# Plants



## r0d1mus (Jul 5, 2004)

I was just wondering which plants are the easiest to care for?


----------



## Gumby (Aug 13, 2004)

http://www.piranha-fury.com/pfury/index.php?act=Search&f=87


----------



## rbp 4 135 (Mar 2, 2004)

swords, java ferns just to name a few


----------



## r0d1mus (Jul 5, 2004)

Gumby said:


> http://www.piranha-fury.com/pfury/index.php?act=Search&f=87
> [snapback]901809[/snapback]​


Searching for easy plants takes too much time


----------



## goodnews (Oct 5, 2004)

anacherous and amazon swords are easy as are jungle val


----------



## elTwitcho (Jun 22, 2004)

Vals I don't find as being an easy plant at all. You can grow it in low light, and mind you I've never managed to kill one, but the slightest damage or die off at the tip of a leaf means the whole leaf dies eventually.

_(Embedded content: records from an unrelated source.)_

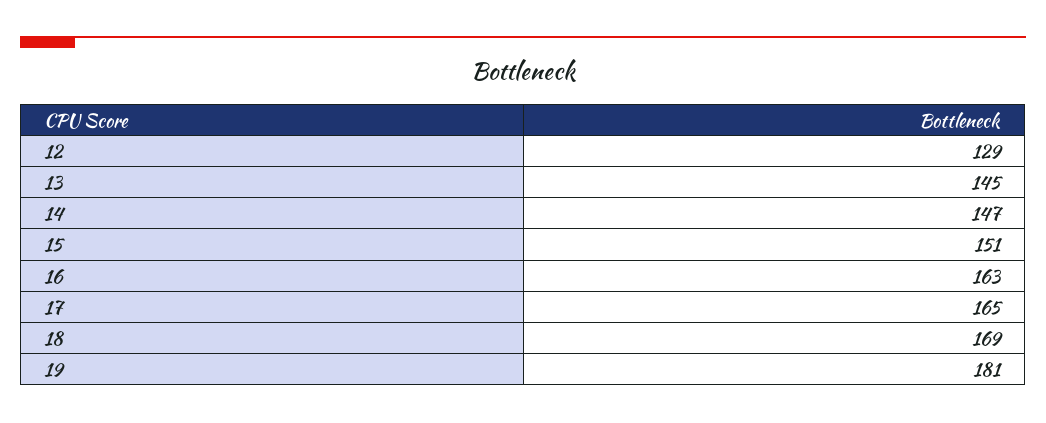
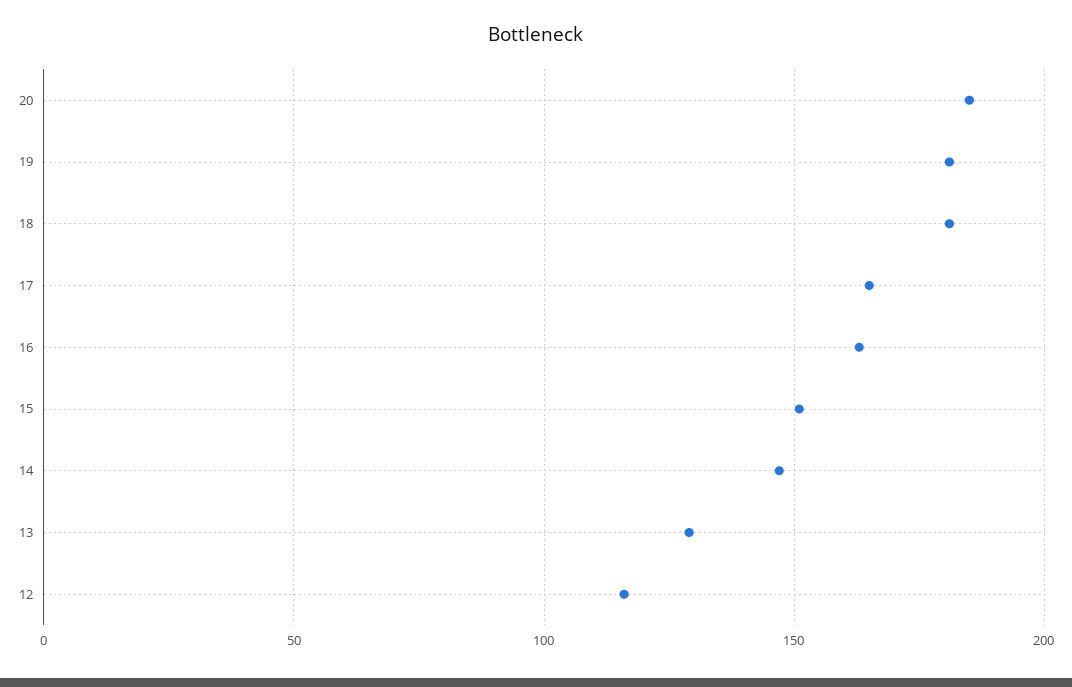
  {
-   "12": 129,
+   "12": 115,
-   "13": 145,
+   "13": 130,
    "14": 147,
    "15": 151,
    "16": 163,
    "17": 165,
-   "18": 169,
+   "18": 180,
-   "19": 181
+   "19": 181,
+   "20": 185
  }

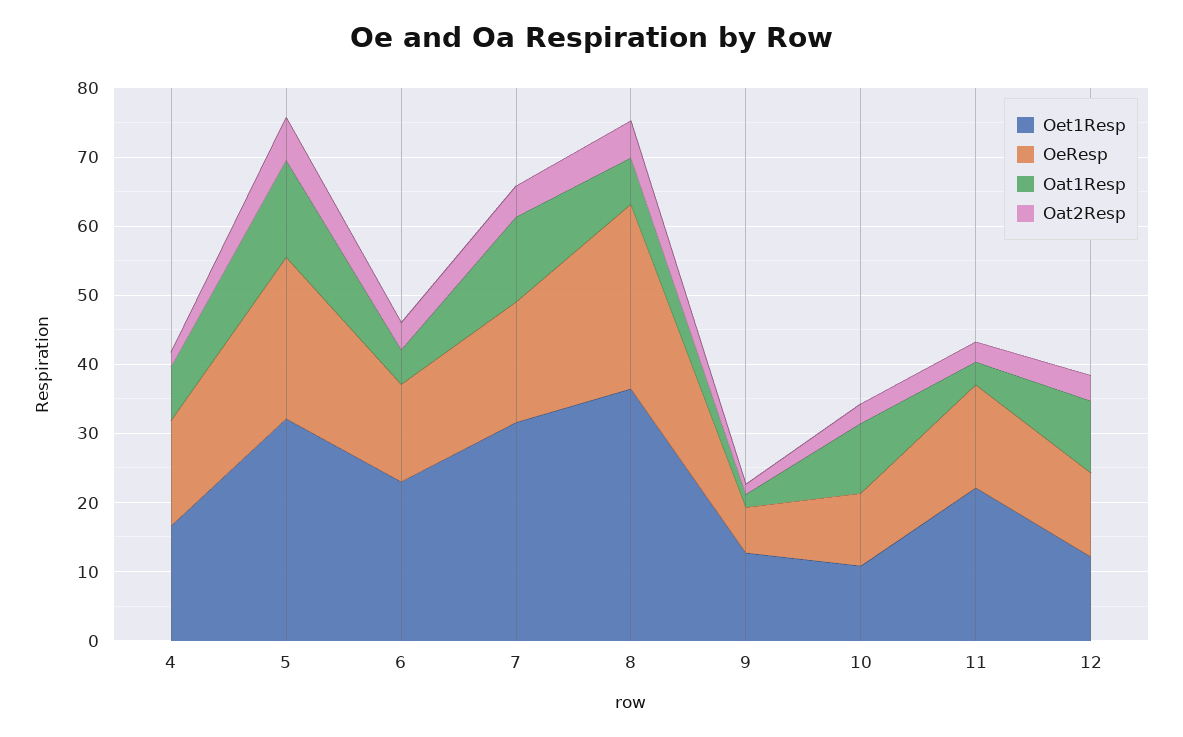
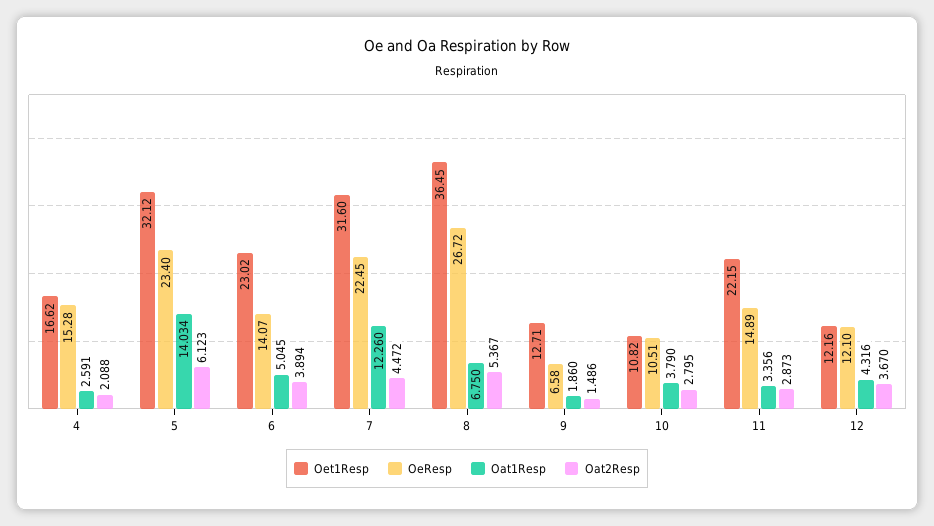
  {
    "Oet1Resp": {
      "4": 16.62,
      "5": 32.12,
      "6": 23.02,
      "7": 31.6,
      "8": 36.45,
      "9": 12.71,
      "10": 10.82,
      "11": 22.15,
      "12": 12.16
    },
    "OeResp": {
      "4": 15.28,
      "5": 23.4,
      "6": 14.07,
-     "7": 18,
+     "7": 22.45,
      "8": 26.72,
      "9": 6.58,
      "10": 10.51,
      "11": 14.89,
      "12": 12.1
    },
    "Oat1Resp": {
-     "4": 8,
+     "4": 2.591,
      "5": 14.034,
      "6": 5.045,
      "7": 12.26,
      "8": 6.75,
      "9": 1.86,
-     "10": 10,
+     "10": 3.79,
      "11": 3.356,
-     "12": 10
+     "12": 4.316
    },
    "Oat2Resp": {
      "4": 2.088,
      "5": 6.123,
      "6": 3.894,
      "7": 4.472,
      "8": 5.367,
      "9": 1.486,
      "10": 2.795,
      "11": 2.873,
      "12": 3.67
    }
  }

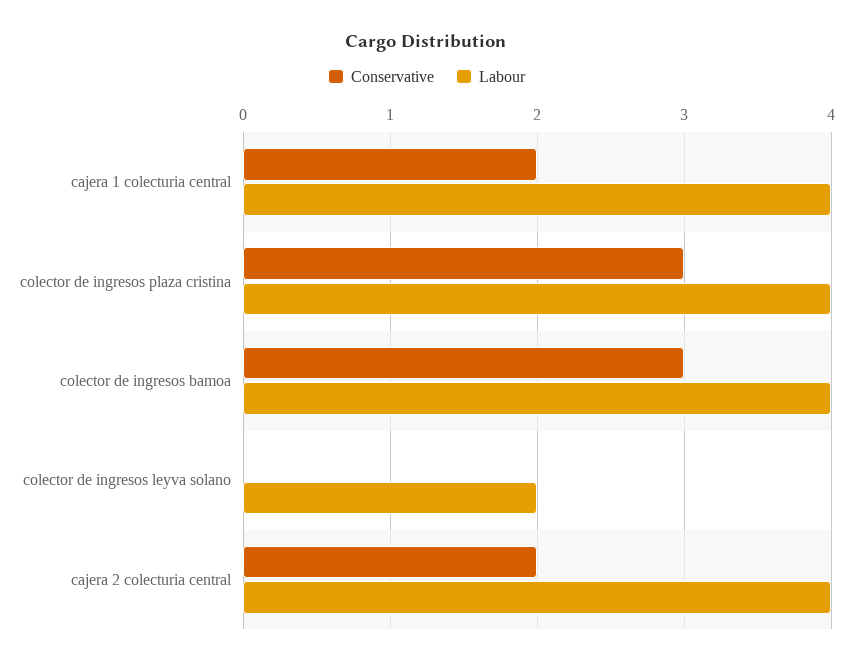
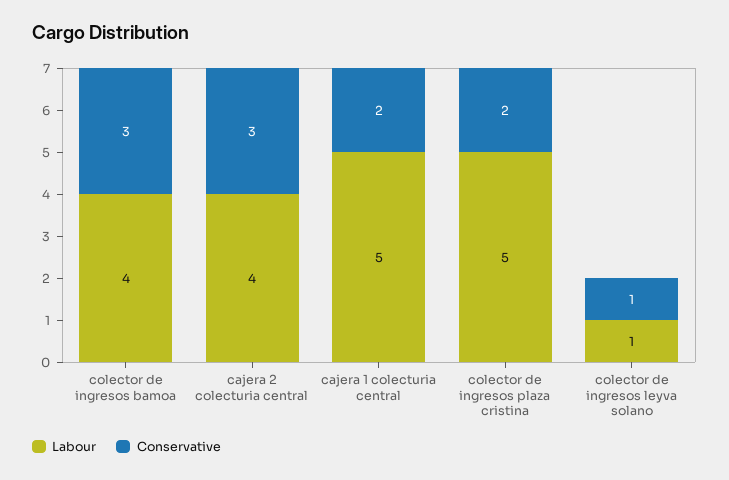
  {
    "Conservative": {
      "cajera 1 colecturia central": 2,
-     "colector de ingresos plaza cristina": 3,
+     "colector de ingresos plaza cristina": 2,
      "colector de ingresos bamoa": 3,
-     "colector de ingresos leyva solano": 0,
+     "colector de ingresos leyva solano": 1,
-     "cajera 2 colecturia central": 2
+     "cajera 2 colecturia central": 3
    },
    "Labour": {
-     "cajera 1 colecturia central": 4,
+     "cajera 1 colecturia central": 5,
-     "colector de ingresos plaza cristina": 4,
+     "colector de ingresos plaza cristina": 5,
      "colector de ingresos bamoa": 4,
-     "colector de ingresos leyva solano": 2,
+     "colector de ingresos leyva solano": 1,
      "cajera 2 colecturia central": 4
    }
  }

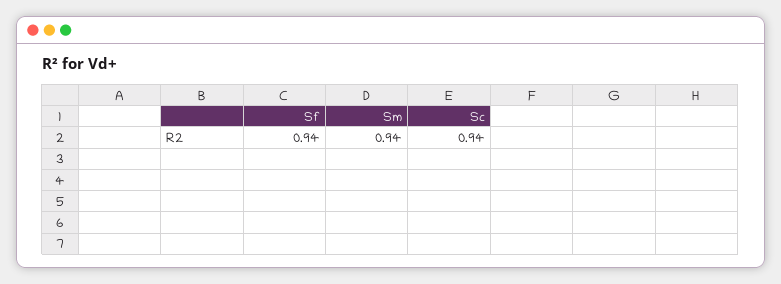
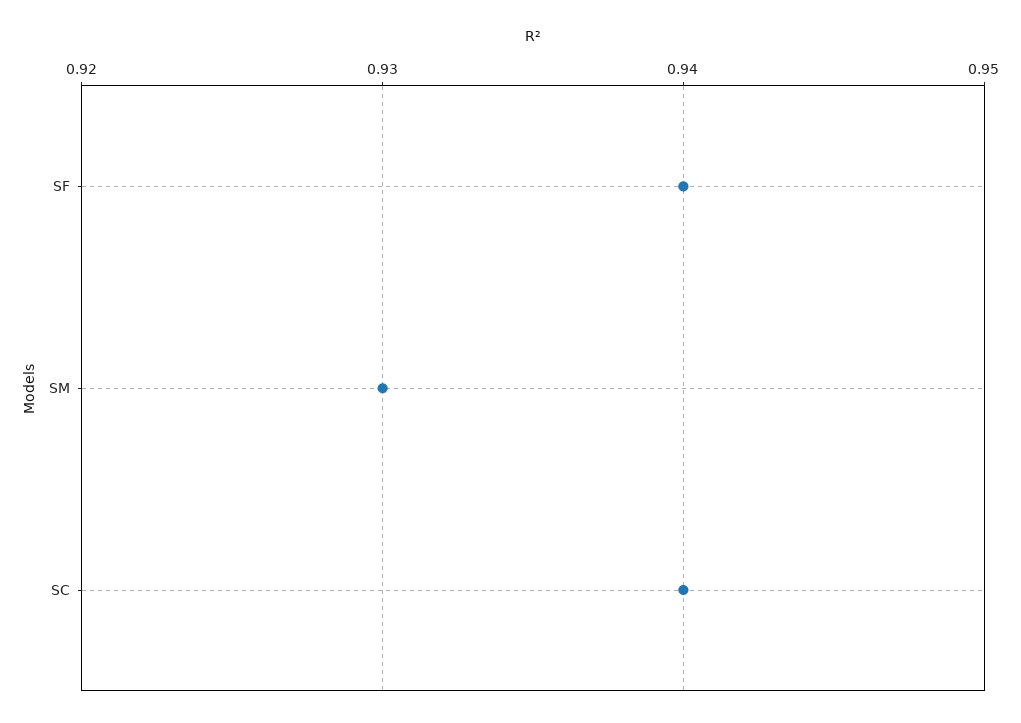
  {
    "Sf": 0.94,
-   "Sm": 0.94,
+   "Sm": 0.93,
    "Sc": 0.94
  }

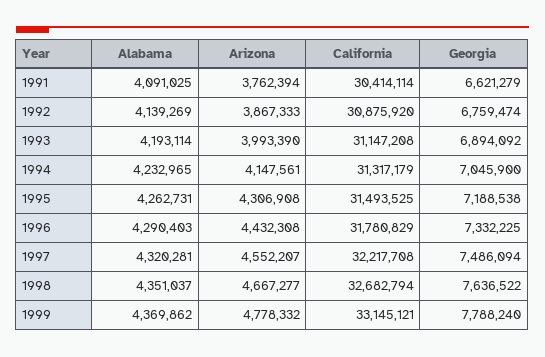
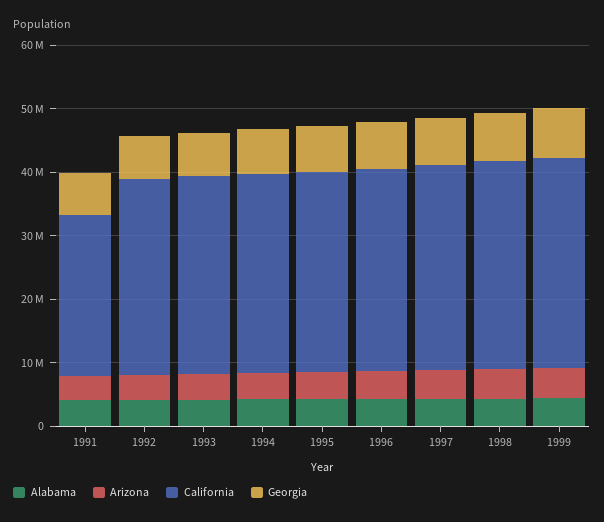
  {
    "Alabama": {
      "1991": 4091025,
      "1992": 4139269,
      "1993": 4193114,
      "1994": 4232965,
      "1995": 4262731,
      "1996": 4290403,
      "1997": 4320281,
      "1998": 4351037,
      "1999": 4369862
    },
    "Arizona": {
      "1991": 3762394,
      "1992": 3867333,
      "1993": 3993390,
      "1994": 4147561,
      "1995": 4306908,
      "1996": 4432308,
      "1997": 4552207,
      "1998": 4667277,
      "1999": 4778332
    },
    "California": {
-     "1991": 30414114,
+     "1991": 26000000,
      "1992": 30875920,
      "1993": 31147208,
      "1994": 31317179,
      "1995": 31493525,
      "1996": 31780829,
      "1997": 32217708,
      "1998": 32682794,
      "1999": 33145121
    },
    "Georgia": {
      "1991": 6621279,
      "1992": 6759474,
      "1993": 6894092,
      "1994": 7045900,
      "1995": 7188538,
      "1996": 7332225,
      "1997": 7486094,
      "1998": 7636522,
      "1999": 7788240
    }
  }

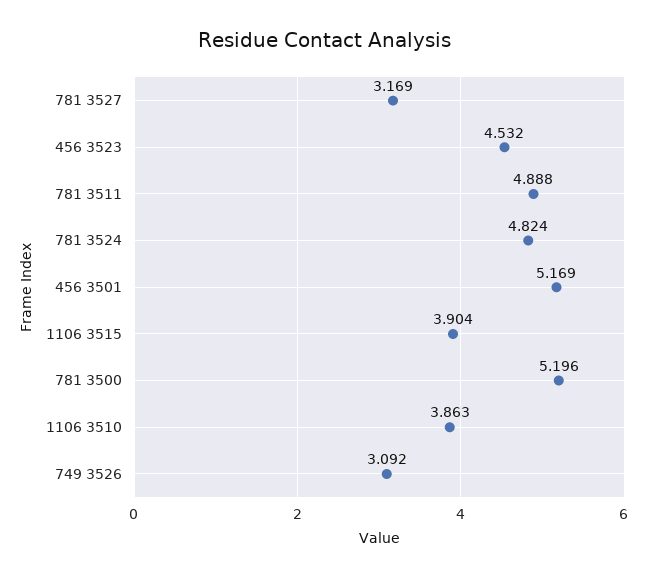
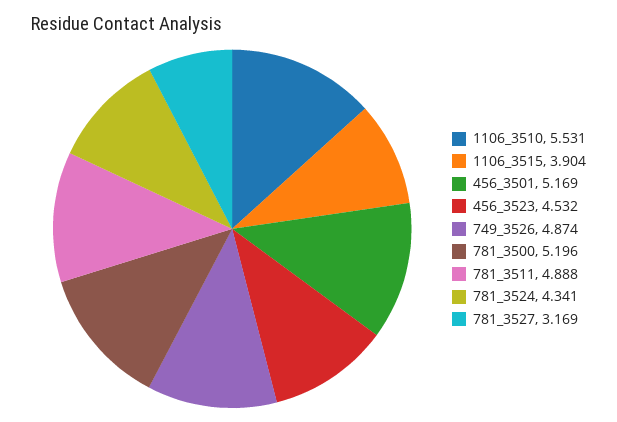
  {
    "781 3527": 3.169,
    "456 3523": 4.532,
    "781 3511": 4.888,
-   "781 3524": 4.824,
+   "781 3524": 4.341,
    "456 3501": 5.169,
    "1106 3515": 3.904,
    "781 3500": 5.196,
-   "1106 3510": 3.863,
+   "1106 3510": 5.531,
-   "749 3526": 3.092
+   "749 3526": 4.874
  }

It's very difficult to keep them looking healthy in my experience because the slightest damage causes problems for the entire leaf.


----------



## Husky_Jim (May 26, 2003)

You can try Hygrophila's,Anubias,Java Fern/Moss,Egeria desna and Ceratophyllum Demersum.Thety all are easy plants and most of them are vicious nitrate eaters!!!!


----------